A man steps into a bar and looks around. "Huh, nobody told me they installed a break room here."
With Slayer Juliet.
With Kappa's Dagna.
With Eclipse!Bell.
"Huh. I bet there's overhead there. Why are positive emotions worth more, if you're not getting out what you put in?"
"Giving up positive emotion is a bigger sacrifice. The system these are mostly built on cares a lot about, fairness, for lack of a better word."
"Some of both? Market prices respond to supply, and cheating gets less effective over time. You can game the system a little, but it self-corrects after a while. Fairly sure that's designed in. MTU would be in trouble if one of them ran away in value from the others too much."
"But if they all produce anaesthesia, by what mechanism would a minting from a negative emotion be less useful at that than one from a positive emotion?"
"I'm not an expert on the underlying mechanisms, but... The gist is that negative emotions are overall more chaotic and thus harder to extract negentropy from. The anesthesia is almost an entirely separate thing, rolled into the emotions for now because minting pain isn't ready."
"It seems like that's going to wind up about as gameable as using shells for money, masochists exist."
"Which I suspect is part of why the suits are delaying it as much as they possibly can."
"Yeah, I am very much not an economancer. Sorry, economist, that was sarcasm. Some people who know what they're doing are in charge of that. Hopefully."
"I wish them luck. If everybody else is kinked funny I bet it turns my world into an economic powerhouse no matter what controls they put on it, at least whenever we get linked up, what's the waiting list on that like?"
"That depends on a lot of things. Population, general stability, and useful local resources chief among them. How does your unusual standard relationship dynamics make you an economic powerhouse, exactly?"
"Supply of masochists? I dunno, maybe you've got plenty, but it's much more often a sub thing than a dom thing, so if you don't have any subs..."

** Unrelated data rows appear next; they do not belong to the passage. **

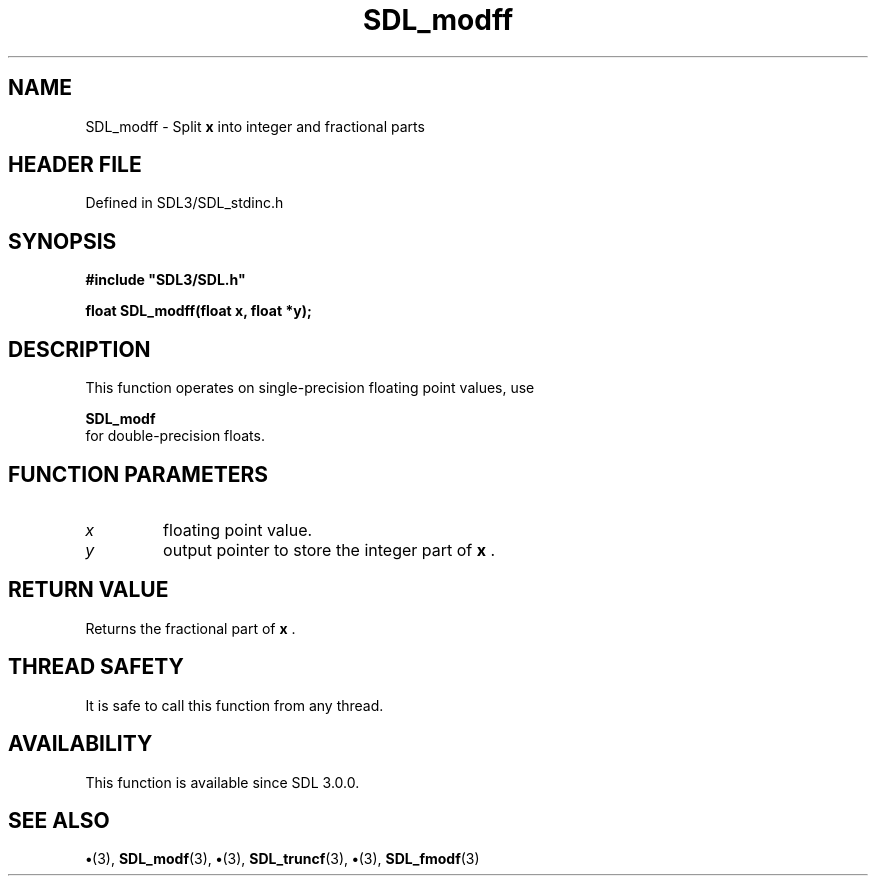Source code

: .\" This manpage content is licensed under Creative Commons
.\"  Attribution 4.0 International (CC BY 4.0)
.\"   https://creativecommons.org/licenses/by/4.0/
.\" This manpage was generated from SDL's wiki page for SDL_modff:
.\"   https://wiki.libsdl.org/SDL_modff
.\" Generated with SDL/build-scripts/wikiheaders.pl
.\"  revision SDL-preview-3.1.3
.\" Please report issues in this manpage's content at:
.\"   https://github.com/libsdl-org/sdlwiki/issues/new
.\" Please report issues in the generation of this manpage from the wiki at:
.\"   https://github.com/libsdl-org/SDL/issues/new?title=Misgenerated%20manpage%20for%20SDL_modff
.\" SDL can be found at https://libsdl.org/
.de URL
\$2 \(laURL: \$1 \(ra\$3
..
.if \n[.g] .mso www.tmac
.TH SDL_modff 3 "SDL 3.1.3" "Simple Directmedia Layer" "SDL3 FUNCTIONS"
.SH NAME
SDL_modff \- Split
.BR x
into integer and fractional parts
.SH HEADER FILE
Defined in SDL3/SDL_stdinc\[char46]h

.SH SYNOPSIS
.nf
.B #include \(dqSDL3/SDL.h\(dq
.PP
.BI "float SDL_modff(float x, float *y);
.fi
.SH DESCRIPTION
This function operates on single-precision floating point values, use

.BR SDL_modf
 for double-precision floats\[char46]

.SH FUNCTION PARAMETERS
.TP
.I x
floating point value\[char46]
.TP
.I y
output pointer to store the integer part of
.BR x
\[char46]
.SH RETURN VALUE
Returns the fractional part of
.BR x
\[char46]

.SH THREAD SAFETY
It is safe to call this function from any thread\[char46]

.SH AVAILABILITY
This function is available since SDL 3\[char46]0\[char46]0\[char46]

.SH SEE ALSO
.BR \(bu (3),
.BR SDL_modf (3),
.BR \(bu (3),
.BR SDL_truncf (3),
.BR \(bu (3),
.BR SDL_fmodf (3)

"If minting pain ever does become a thing, they'll probably tune pain down really hard and people stop minting emotion much, if a supply of masochists becomes problematic. And the connected worlds are a big, big market. What's your planet's population? Any active wars? Frequency of natural disasters?"
"Six billion about, perpetual conflict in the Middle East and other local clashes but nothing major globally, they usually don't go all the way through the alphabet naming a year's hurricanes?"
"Solidly above average population for a single planet. It is just one planet, right? What sounds like good stability outside of a few pockets, a ready market for weather control, intriguing but not immediately blatantly exploitable local magic. I think you'd get placed... Priority three, maybe priority two. Which would be maybe ten to twenty years and two to five, respectively."
"Your tech sounds fairly advanced compared to the universe at large if virtualization is a thing. Tech exchange between connected worlds seems to move a little slowly. Importing tech and teachers is expensive. So being well-established with it on your own and having a strong economy to buy imports will help."
"There was a huge push to develop virtualization once we noticed it was possible for a psion to handle one or a small group in a similar way manually - as long as the psion doesn't need to sleep, which is doable, and can do shared dreams and some other moderately invasive stuff. Because almost nobody wanted to starve in the wilderness for two years but having a supply of magic people is really important - mostly psions, because if we run out of trained psions we won't be able to lock down new or criminal eclipsed. So now the population of magic people is booming and it's really exciting."
"Should I arrange for someone to discover your world in few years, connect you to MTU-and-related-companies' sphere of influence?"
"Not from me. MTU can lean exploitative on worlds that are easy to exploit, but yours has psions and mages. There are other companies that will probably follow suit after MTU starts integrating, and I don't know as much about them, but it seems to work out well almost all of the time. MTU doesn't stage coups on local governments, there is a multiversal code of human rights, and so on."
"Local laws and practical implementations are a lot more complicated, this is just the guaranteed basic minimum. Ahem. 'We hold that all sentient creatures have these intrinsic rights, except where exercise of such rights would unduly interfere with the exercise of others' rights..." And he starts listing rights. Most of them are reasonable. 'Right to a just trial.' Some are strangely phrased. 'Right to self-modify, and to not be modified against one's will.' Some of them might seem pointless. 'Right to decline to communicate.' There are twenty-eight clauses, and no blatantly obvious gaps.